Similarly, developers would also like to consume the language model like agent.

var pathToPhi3 = "path/to/phi3";
var tokenizer = LLama2Tokenizer.FromPretrained(pathToPhi3);
var phi3CausalModel = Phi3ForCausalLM.FromPretrained(pathToPhi3);
var pipeline = new CausalLMPipeline(tokenizer, phi3CausalModel);
var agent = new Phi3MiniAgent(pipeline, name: "assistant");

var reply = await agent.SendAsync("Tell me a joke");

Consume model like an OpenAI chat completion service

[!NOTE] This feature is very useful for evaluation and benchmarking. Because most of the benchmarking frameworks are implemented in python, but support consuming openai-like api.
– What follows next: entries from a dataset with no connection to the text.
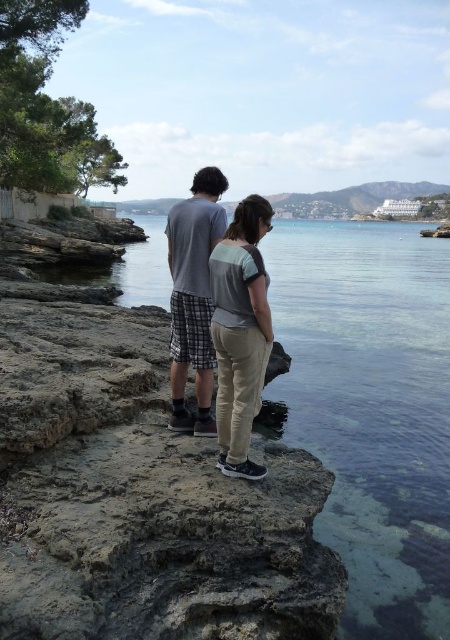
Can you confirm if light gray cotton pants at center is wider than gray cotton t-shirt at center?

No, light gray cotton pants at center is not wider than gray cotton t-shirt at center.

Consider the image. Is light gray cotton pants at center to the right of gray cotton t-shirt at center from the viewer's perspective?

Indeed, light gray cotton pants at center is positioned on the right side of gray cotton t-shirt at center.

Between point (220, 349) and point (184, 321), which one is positioned in front?

Positioned in front is point (220, 349).

At what (x,y) coordinates should I click in order to perform the action: click on light gray cotton pants at center. Please return your answer as a coordinate pair (x, y). Looking at the image, I should click on (241, 332).

Which of these two, clear water at center or gray cotton t-shirt at center, stands shorter?

With less height is gray cotton t-shirt at center.

Where is `clear water at center`? This screenshot has height=640, width=450. clear water at center is located at coordinates tap(372, 408).

Who is positioned more to the left, clear water at center or light gray cotton pants at center?

Positioned to the left is light gray cotton pants at center.

Is clear water at center positioned at the back of light gray cotton pants at center?

Yes, clear water at center is behind light gray cotton pants at center.

Image resolution: width=450 pixels, height=640 pixels. What do you see at coordinates (372, 408) in the screenshot? I see `clear water at center` at bounding box center [372, 408].

Where is `clear water at center`? The image size is (450, 640). clear water at center is located at coordinates (372, 408).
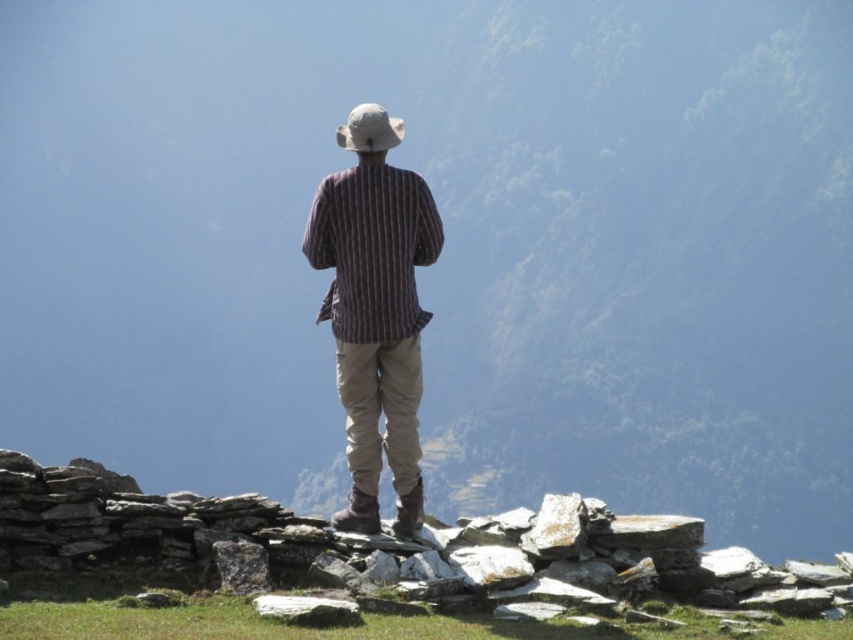
Based on the scene described, where is the striped fabric shirt at center located in terms of its 2D coordinates?

The striped fabric shirt at center is located at the 2D coordinates of point (375,310).

You are a photographer trying to capture both the striped fabric shirt at center and the striped cotton shirt at center in a single shot. Which shirt should you focus on first to ensure both are in focus?

You should focus on the striped fabric shirt at center first because it is closer to you than the striped cotton shirt at center, ensuring both will be in focus when using depth of field appropriately.

You are a photographer trying to capture the striped fabric shirt at center and the striped cotton shirt at center in the same frame. Since both shirts are at the center, which one do you need to focus on more carefully to ensure it appears in focus?

The striped fabric shirt at center is taller than the striped cotton shirt at center, so you should focus on the taller striped fabric shirt at center to ensure it is in focus.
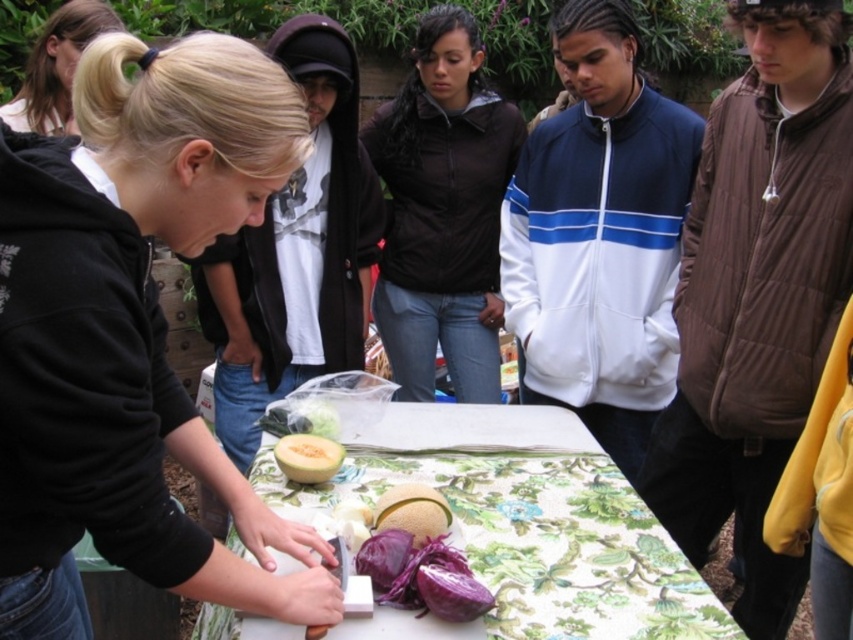
Locate an element on the screen. The image size is (853, 640). floral-patterned tablecloth at center is located at coordinates coord(529,520).

Is floral-patterned tablecloth at center to the left of smooth yellow cantaloupe at center from the viewer's perspective?

Incorrect, floral-patterned tablecloth at center is not on the left side of smooth yellow cantaloupe at center.

Who is more forward, (648, 586) or (315, 324)?

Positioned in front is point (648, 586).

Locate an element on the screen. The width and height of the screenshot is (853, 640). floral-patterned tablecloth at center is located at coordinates (529, 520).

Can you confirm if brown puffy vest at right is positioned to the left of purple matte cabbage at center?

In fact, brown puffy vest at right is to the right of purple matte cabbage at center.

Measure the distance from brown puffy vest at right to purple matte cabbage at center.

brown puffy vest at right is 3.69 feet away from purple matte cabbage at center.

Where is `brown puffy vest at right`? This screenshot has height=640, width=853. brown puffy vest at right is located at coordinates (758, 292).

Identify the location of brown puffy vest at right. click(x=758, y=292).

Consider the image. Does brown puffy vest at right have a greater height compared to smooth yellow cantaloupe at center?

Correct, brown puffy vest at right is much taller as smooth yellow cantaloupe at center.

You are a GUI agent. You are given a task and a screenshot of the screen. Output one action in this format:
    pyautogui.click(x=<x>, y=<y>)
    Task: Click on the brown puffy vest at right
    The width and height of the screenshot is (853, 640).
    Given the screenshot: What is the action you would take?
    pyautogui.click(x=758, y=292)

Does point (775, 424) come behind point (248, 276)?

No, it is not.

The image size is (853, 640). Identify the location of brown puffy vest at right. [x=758, y=292].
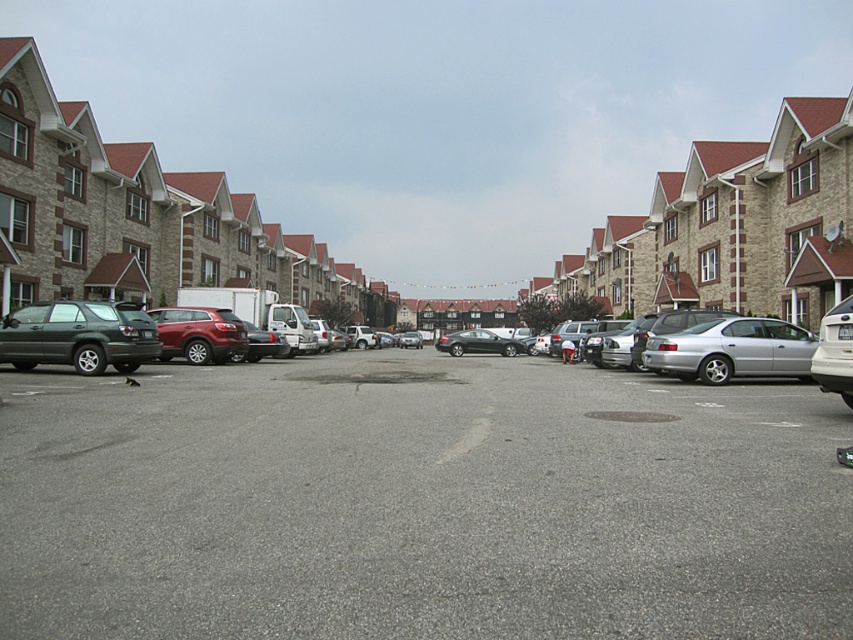
Based on the photo, is satin red suv at center above silver metallic sedan at right?

Correct, satin red suv at center is located above silver metallic sedan at right.

Does satin red suv at center have a lesser width compared to silver metallic sedan at right?

In fact, satin red suv at center might be wider than silver metallic sedan at right.

This screenshot has width=853, height=640. I want to click on satin red suv at center, so click(x=199, y=333).

Who is taller, silver metallic sedan at center-right or satin red suv at center?

With more height is satin red suv at center.

What do you see at coordinates (732, 349) in the screenshot?
I see `silver metallic sedan at center-right` at bounding box center [732, 349].

Who is more forward, (772, 352) or (206, 312)?

Point (772, 352)

Where is `silver metallic sedan at center-right`? silver metallic sedan at center-right is located at coordinates (732, 349).

Is satin silver sedan at center taller than silver metallic sedan at center?

No, satin silver sedan at center is not taller than silver metallic sedan at center.

Between satin silver sedan at center and silver metallic sedan at center, which one appears on the left side from the viewer's perspective?

silver metallic sedan at center

Does point (248, 356) lie in front of point (346, 340)?

Yes, it is in front of point (346, 340).

Locate an element on the screen. This screenshot has width=853, height=640. satin silver sedan at center is located at coordinates (264, 342).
Therefore we can use this feature to evaluate the model using the same benchmarking framework as other models and get comparable results.

If the model is deployed as a service, developers can consume the model similar to OpenAI chat completion service.

// server.cs
var pathToPhi3 = "path/to/phi3";
var tokenizer = LLama2Tokenizer.FromPretrained(pathToPhi3);
var phi3CausalModel = Phi3ForCausalLM.FromPretrained(pathToPhi3);
var pipeline = new CausalLMPipeline(tokenizer, phi3CausalModel);
var agent = new Phi3MiniAgent(pipeline, name: "assistant");

// AutoGen.Net allows you to run the agent as an OpenAI chat completion endpoint
var host = Host.CreateDefaultBuilder()
    .ConfigureWebHostDefaults(app =>
    {
        app.UseAgentAsOpenAIChatCompletionEndpoint(agent);
    })
    .Build();

await host.RunAsync();

On the client side, the consumption code will be no dfferent from consuming an openai chat completion service.